Lund is, however. A voracious reader of history and contemporary politics, he has a few opinions. One of the strengths of his songwriting is his ability to inhabit characters, to write fully formed short stories, and to set his songs in specific times and places in history. On Cabin Fever, he taps into peak oil anxiety on the opening line of the opening track, Gettin’ Down on the Mountain, which is also the first single: “When the oil stops / everything stops.” The rest of the song is about “a rip in the social fabric” and survivalist culture preparing for some kind of pending apocalypse. Lund wasn’t trying to be sensationalist or even to make any particular point; to him, it’s just an obvious truth.

“I didn’t really read into it politically,” he says, somewhat surprised that the song has inspired a strong reaction from fans and new listeners. “To me, it’s a reality. I live in Alberta and I’m very close both sides of the oil industry: I have family members who work for it, and I have tons of friends and family who are land conservationists, so I think about this and talk about it constantly at home. Even the most jaded oil executive would agree that eventually we have to get off oil, whether it’s a year from now or 15 years from now. Half the time I think we’ll sort something out and use the same human ingenuity that put us on the moon. The other half, I don’t know—I’m pretty pessimistic. But right now there are eight or 10 looming crises, really.”

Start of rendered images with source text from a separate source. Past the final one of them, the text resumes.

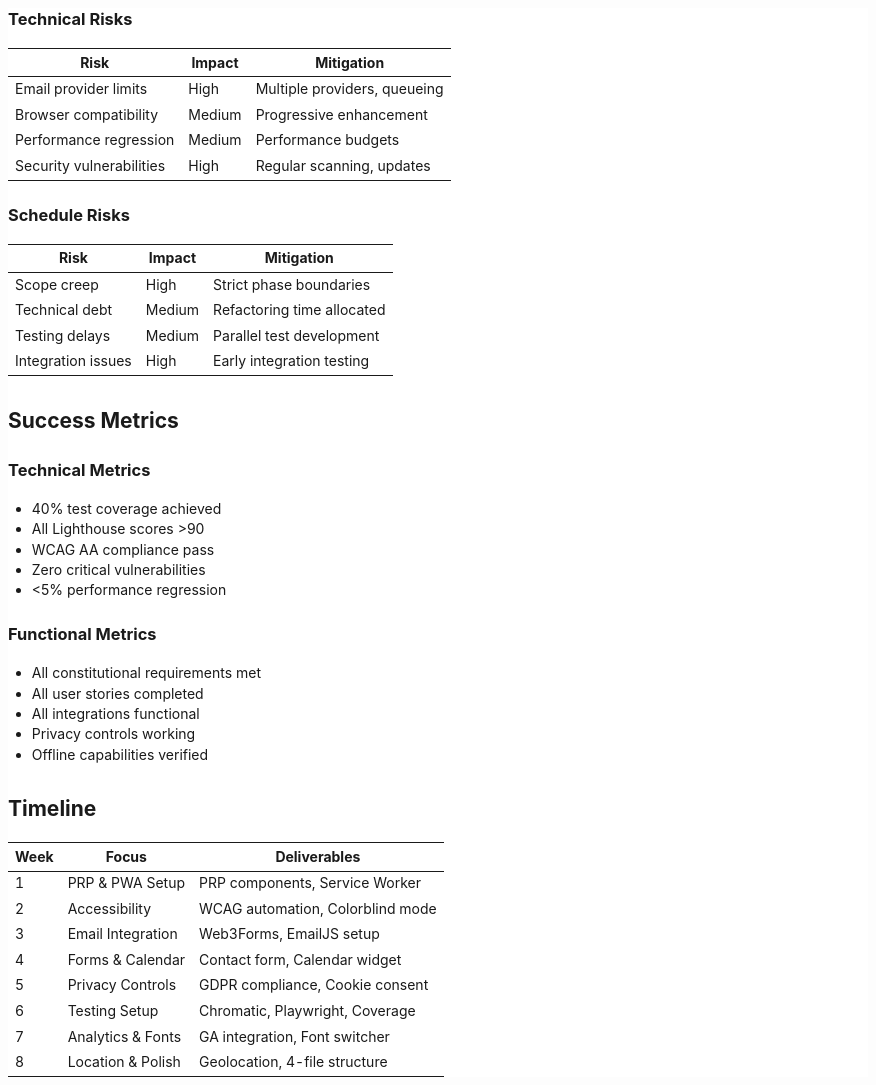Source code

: ### Technical Risks

| Risk                     | Impact | Mitigation                   |
| ------------------------ | ------ | ---------------------------- |
| Email provider limits    | High   | Multiple providers, queueing |
| Browser compatibility    | Medium | Progressive enhancement      |
| Performance regression   | Medium | Performance budgets          |
| Security vulnerabilities | High   | Regular scanning, updates    |

### Schedule Risks

| Risk               | Impact | Mitigation                 |
| ------------------ | ------ | -------------------------- |
| Scope creep        | High   | Strict phase boundaries    |
| Technical debt     | Medium | Refactoring time allocated |
| Testing delays     | Medium | Parallel test development  |
| Integration issues | High   | Early integration testing  |

## Success Metrics

### Technical Metrics

- 40% test coverage achieved
- All Lighthouse scores >90
- WCAG AA compliance pass
- Zero critical vulnerabilities
- <5% performance regression

### Functional Metrics

- All constitutional requirements met
- All user stories completed
- All integrations functional
- Privacy controls working
- Offline capabilities verified

## Timeline

| Week | Focus             | Deliverables                     |
| ---- | ----------------- | -------------------------------- |
| 1    | PRP & PWA Setup   | PRP components, Service Worker   |
| 2    | Accessibility     | WCAG automation, Colorblind mode |
| 3    | Email Integration | Web3Forms, EmailJS setup         |
| 4    | Forms & Calendar  | Contact form, Calendar widget    |
| 5    | Privacy Controls  | GDPR compliance, Cookie consent  |
| 6    | Testing Setup     | Chromatic, Playwright, Coverage  |
| 7    | Analytics & Fonts | GA integration, Font switcher    |
| 8    | Location & Polish | Geolocation, 4-file structure    |
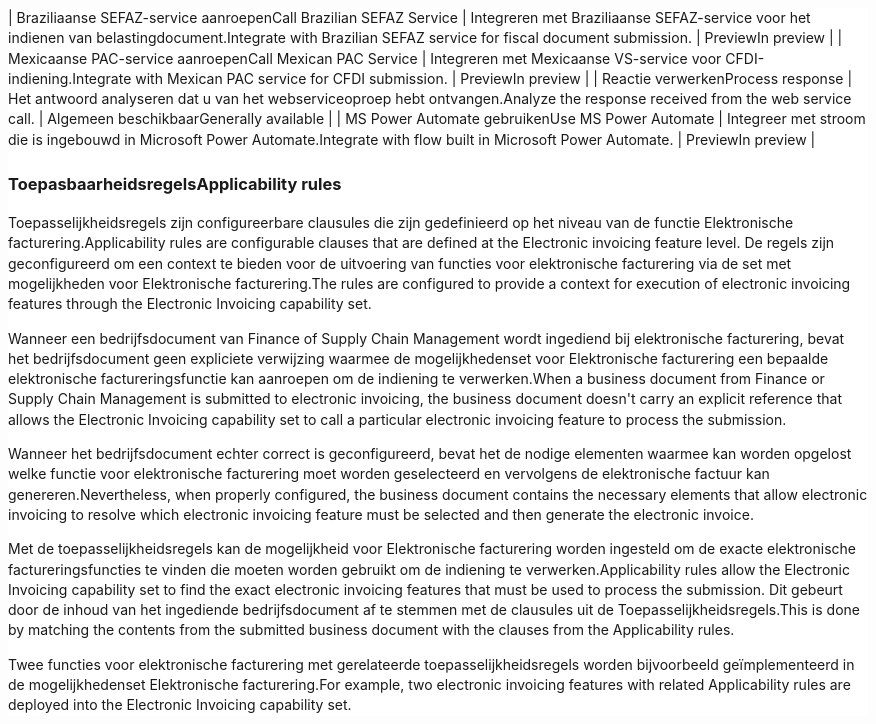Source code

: | <span data-ttu-id="5354d-282">Braziliaanse SEFAZ-service aanroepen</span><span class="sxs-lookup"><span data-stu-id="5354d-282">Call Brazilian SEFAZ Service</span></span>                  | <span data-ttu-id="5354d-283">Integreren met Braziliaanse SEFAZ-service voor het indienen van belastingdocument.</span><span class="sxs-lookup"><span data-stu-id="5354d-283">Integrate with Brazilian SEFAZ service for fiscal document submission.</span></span>       | <span data-ttu-id="5354d-284">Preview</span><span class="sxs-lookup"><span data-stu-id="5354d-284">In preview</span></span>           |
| <span data-ttu-id="5354d-285">Mexicaanse PAC-service aanroepen</span><span class="sxs-lookup"><span data-stu-id="5354d-285">Call Mexican PAC Service</span></span>                      | <span data-ttu-id="5354d-286">Integreren met Mexicaanse VS-service voor CFDI-indiening.</span><span class="sxs-lookup"><span data-stu-id="5354d-286">Integrate with Mexican PAC service for CFDI submission.</span></span>                      | <span data-ttu-id="5354d-287">Preview</span><span class="sxs-lookup"><span data-stu-id="5354d-287">In preview</span></span>           |
| <span data-ttu-id="5354d-288">Reactie verwerken</span><span class="sxs-lookup"><span data-stu-id="5354d-288">Process response</span></span>                              | <span data-ttu-id="5354d-289">Het antwoord analyseren dat u van het webserviceoproep hebt ontvangen.</span><span class="sxs-lookup"><span data-stu-id="5354d-289">Analyze the response received from the web service call.</span></span>                     | <span data-ttu-id="5354d-290">Algemeen beschikbaar</span><span class="sxs-lookup"><span data-stu-id="5354d-290">Generally available</span></span>  |
| <span data-ttu-id="5354d-291">MS Power Automate gebruiken</span><span class="sxs-lookup"><span data-stu-id="5354d-291">Use MS Power Automate</span></span>                         | <span data-ttu-id="5354d-292">Integreer met stroom die is ingebouwd in Microsoft Power Automate.</span><span class="sxs-lookup"><span data-stu-id="5354d-292">Integrate with flow built in Microsoft Power Automate.</span></span>                       | <span data-ttu-id="5354d-293">Preview</span><span class="sxs-lookup"><span data-stu-id="5354d-293">In preview</span></span>           |

### <a name="applicability-rules"></a><span data-ttu-id="5354d-294">Toepasbaarheidsregels</span><span class="sxs-lookup"><span data-stu-id="5354d-294">Applicability rules</span></span>

<span data-ttu-id="5354d-295">Toepasselijkheidsregels zijn configureerbare clausules die zijn gedefinieerd op het niveau van de functie Elektronische facturering.</span><span class="sxs-lookup"><span data-stu-id="5354d-295">Applicability rules are configurable clauses that are defined at the Electronic invoicing feature level.</span></span> <span data-ttu-id="5354d-296">De regels zijn geconfigureerd om een context te bieden voor de uitvoering van functies voor elektronische facturering via de set met mogelijkheden voor Elektronische facturering.</span><span class="sxs-lookup"><span data-stu-id="5354d-296">The rules are configured to provide a context for execution of electronic invoicing features through the Electronic Invoicing capability set.</span></span>

<span data-ttu-id="5354d-297">Wanneer een bedrijfsdocument van Finance of Supply Chain Management wordt ingediend bij elektronische facturering, bevat het bedrijfsdocument geen expliciete verwijzing waarmee de mogelijkhedenset voor Elektronische facturering een bepaalde elektronische factureringsfunctie kan aanroepen om de indiening te verwerken.</span><span class="sxs-lookup"><span data-stu-id="5354d-297">When a business document from Finance or Supply Chain Management is submitted to electronic invoicing, the business document doesn't carry an explicit reference that allows the Electronic Invoicing capability set to call a particular electronic invoicing feature to process the submission.</span></span>

<span data-ttu-id="5354d-298">Wanneer het bedrijfsdocument echter correct is geconfigureerd, bevat het de nodige elementen waarmee kan worden opgelost welke functie voor elektronische facturering moet worden geselecteerd en vervolgens de elektronische factuur kan genereren.</span><span class="sxs-lookup"><span data-stu-id="5354d-298">Nevertheless, when properly configured, the business document contains the necessary elements that allow electronic invoicing to resolve which electronic invoicing feature must be selected and then generate the electronic invoice.</span></span>

<span data-ttu-id="5354d-299">Met de toepasselijkheidsregels kan de mogelijkheid voor Elektronische facturering worden ingesteld om de exacte elektronische factureringsfuncties te vinden die moeten worden gebruikt om de indiening te verwerken.</span><span class="sxs-lookup"><span data-stu-id="5354d-299">Applicability rules allow the Electronic Invoicing capability set to find the exact electronic invoicing features that must be used to process the submission.</span></span> <span data-ttu-id="5354d-300">Dit gebeurt door de inhoud van het ingediende bedrijfsdocument af te stemmen met de clausules uit de Toepasselijkheidsregels.</span><span class="sxs-lookup"><span data-stu-id="5354d-300">This is done by matching the contents from the submitted business document with the clauses from the Applicability rules.</span></span>

<span data-ttu-id="5354d-301">Twee functies voor elektronische facturering met gerelateerde toepasselijkheidsregels worden bijvoorbeeld geïmplementeerd in de mogelijkhedenset Elektronische facturering.</span><span class="sxs-lookup"><span data-stu-id="5354d-301">For example, two electronic invoicing features with related Applicability rules are deployed into the Electronic Invoicing capability set.</span></span>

Lund flips easily between the weight of the world and casual conversation—a dichotomy that runs through everything he does. For every song like Gettin’ Down on the Mountain, he has another celebrating his German motorcycle, goth girls, or how “everything is better when there’s cows around.”

And then there’s a song like September, which—much like a 2009 song, Alberta Says Hello—is about and urban-rural long-distance relationship that falls to pieces when the couple can’t reconcile their geography. “I can picture how you’re living,” Lund pleads in the song, “in a tiny fourth-floor flat / well there’s times that a thousand acres in the Rocky Mountains can’t compete with that.”

“Those [lyrics] are pretty real,” admits the songwriter, who splits his time between rural Albertan isolation and life in Edmonton. “I don’t write many love songs that aren’t.” That said, he adds the rural-urban divide “hasn’t been a big factor in my romantic relationships, but it’s a big factor in my life generally.

“It’s very strange, because I have a lot of friends from back home, country guys, and I have a lot of friends in the city. There’s a real chasm of values. A lot of urban people don’t and will never understand rural headspace, and vice versa. In an urban setting you have so much more diversity and open-mindedness and stuff to try, which is lost on rural people. Likewise, there are a lot of practical, common-sense roll-up-your-sleeves things going on in the country that are lost on urban people. And often my friends just cannot see eye to eye on stuff.

So when Corb Lund throws a big birthday party with all of his friends together, what happens? “Well, the other side of that is that it’s reflected in my audiences, so I’m the guy who forces them to hang out together for an hour and a half. Even our Toronto shows, there will be guys who drive in from a couple of hours out of town. I’m proud of that part of it, the way the music bridges those gaps. Music has a real way of opening unlikely doors sometimes.”

Corb Lund and the Hurtin’ Albertans have 19 dates left on their Canadian tour, starting at Petit Campus in Montreal, hitting Toronto on Friday, November 23, playing a variety of major markets and small towns, including Dec. 7 at the Expo Centre in Edmonton and Dec. 8-9 at Flames Central in Calgary.